Unbridled retries are a serious issue (* - see Context below), and we're seeing a case now where Restbase is dropping the connection from varnish with no response after a 2 minute timeout, and Varnish is retrying these requests, many times in a row and/or multiplicatively, in spite of no such retry logic existing in our VCL.
The test URL given last night was: https://fr.wikipedia.org/api/rest_v1/page/html/Liste_des_plan%C3%A8tes_mineures_non_num%C3%A9rot%C3%A9es_d%C3%A9couvertes_en_2006/123378288 (various fake query-params can be applied to get a unique variant for cache/coalesce purposes which still fails).
What I've personally observed in testing this so far:
- When querying RB directly (using the mangled internal form of the URL, e.g. http://restbase.svc.eqiad.wmnet/fr.wikipedia.org/v1/page/html/Liste_des_plan%C3%A8tes_mineures_non_num%C3%A9rot%C3%A9es_d%C3%A9couvertes_en_2006/123378288, the most-common behavior I've witnessed is that RB stalls for almost exactly 2 full minutes and then abruptly terminates the connection with zero bytes output (no HTTP-level response).
- When leaving curl open on the public-facing test URL, I've seen it go at least 48 minutes (!!) with curl still waiting on a response, without our Varnishes ever closing the connection or returning a response.
- I did some custom logging using my own unique header fields to single out my own queries separately from others while the above 48-minute query was running. The curl was to the codfw frontends, and I was logging only for traffic generated by my request, on the backend side (-b) of the codfw backends to see what varnish was sending to the applayer.
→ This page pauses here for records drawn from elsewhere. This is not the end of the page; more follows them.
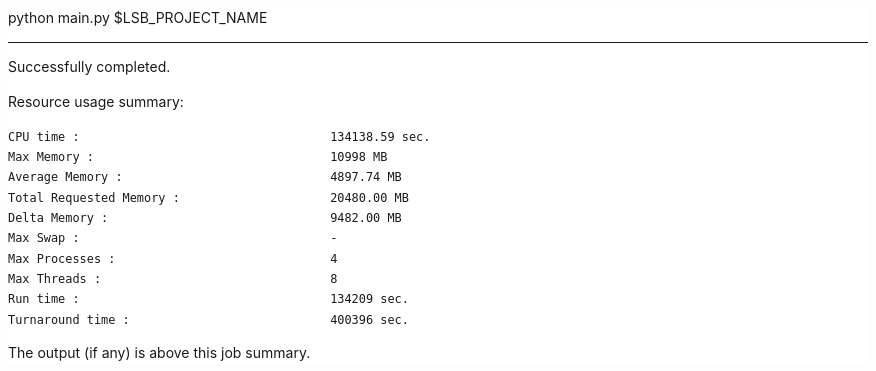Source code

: python main.py $LSB_PROJECT_NAME


------------------------------------------------------------

Successfully completed.

Resource usage summary:

    CPU time :                                   134138.59 sec.
    Max Memory :                                 10998 MB
    Average Memory :                             4897.74 MB
    Total Requested Memory :                     20480.00 MB
    Delta Memory :                               9482.00 MB
    Max Swap :                                   -
    Max Processes :                              4
    Max Threads :                                8
    Run time :                                   134209 sec.
    Turnaround time :                            400396 sec.

The output (if any) is above this job summary.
The first result I got (several minutes in) was: P4387, showing it retrying at least 4 times internally in Varnish without giving up or even invoking any VCL (where we wouldn't chose to do so in e.g. vcl_backend_error) or max_retries logic. Afterwards (unfortunately uncaptured) there were eventually many other repeats of the same sequence in the shm log spaced several minutes apart. Twice in that extended data there were other results: once it actually generated a 503 (which probably bubbled up to the frontend and allowed our usual single 503-retry, restarting the whole affair...), and another time it appeared to pass on an RB-generated non-sensical 413 response.
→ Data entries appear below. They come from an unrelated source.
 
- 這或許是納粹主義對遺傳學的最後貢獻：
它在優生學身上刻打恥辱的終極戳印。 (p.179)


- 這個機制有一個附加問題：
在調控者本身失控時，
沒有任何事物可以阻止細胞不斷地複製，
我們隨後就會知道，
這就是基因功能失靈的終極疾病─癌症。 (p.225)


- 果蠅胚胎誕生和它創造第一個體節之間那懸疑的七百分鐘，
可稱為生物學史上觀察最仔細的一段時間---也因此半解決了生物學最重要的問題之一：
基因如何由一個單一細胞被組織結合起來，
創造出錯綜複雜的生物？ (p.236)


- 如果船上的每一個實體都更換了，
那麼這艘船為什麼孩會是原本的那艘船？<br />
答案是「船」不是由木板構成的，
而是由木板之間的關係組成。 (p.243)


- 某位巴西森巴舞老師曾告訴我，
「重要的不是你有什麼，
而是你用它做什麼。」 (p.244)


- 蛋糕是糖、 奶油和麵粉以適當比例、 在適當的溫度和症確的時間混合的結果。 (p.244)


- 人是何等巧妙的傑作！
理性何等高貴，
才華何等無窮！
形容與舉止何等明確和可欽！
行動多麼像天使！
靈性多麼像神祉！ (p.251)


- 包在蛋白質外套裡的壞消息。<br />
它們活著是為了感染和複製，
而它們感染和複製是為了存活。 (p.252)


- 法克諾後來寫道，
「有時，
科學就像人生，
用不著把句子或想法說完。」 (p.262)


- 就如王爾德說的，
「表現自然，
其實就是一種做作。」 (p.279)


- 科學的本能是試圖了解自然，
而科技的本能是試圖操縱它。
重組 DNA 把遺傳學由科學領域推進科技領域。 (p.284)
Some digging into Varnish's code based on the error trace in P4387 leads me to the conclusion that these retries are happening in the extrachance support in Varnish's vbe_dir_gethdrs, and they're potentially unbounded; under the right conditions, varnish could retry a backend request indefinitely without ever asking VCL about it again). I've got a proposed workaround-patch to disable extrachance completely in P4388. It's not a proper answer or a proper patch for upstream - there are better ways to go about fixing this, and perhaps even the notion of extrachance here could be salvaged with a more-precise fix. But I think on the balance, we're better off allowing intermittent failures without it than looping on uncontrollable bereq retries with it.
Way back during T97204 and related, we basically decided that the Traffic layers as a whole entity should have the following basic retry behaviors on errors:
- At our outermost (closest to the user) edge: If a connection failure to the next immediate layer happens happens (no legit HTTP response, which we consider a synthetic or implicit 503 state, and would generate a 503 towards the client if left unmitigated), or a legitimate 503 response is received from the backend, retry the entire transaction exactly once.
- In all other cases (non-503 errors in the front edge, all errors in the intermediate/lower-level caches), errors should be forwarded upstream to the requesting "client" and not retried.
- Rationale: if we retry anything in the intermediate/backend layers, retries on persistent failures tend to multiply. Even a single-retry policy, if applied at many layers, quickly becomes e.g. a 16-retry policy from the global view of the whole of the Traffic layer. The singular retry of 503-like conditions at the front edge is the only exception, as it helps to paper over transient/intermittent issues to the users' benefit without causing multiplicative storms of requests at deeper layers of our infrastructure.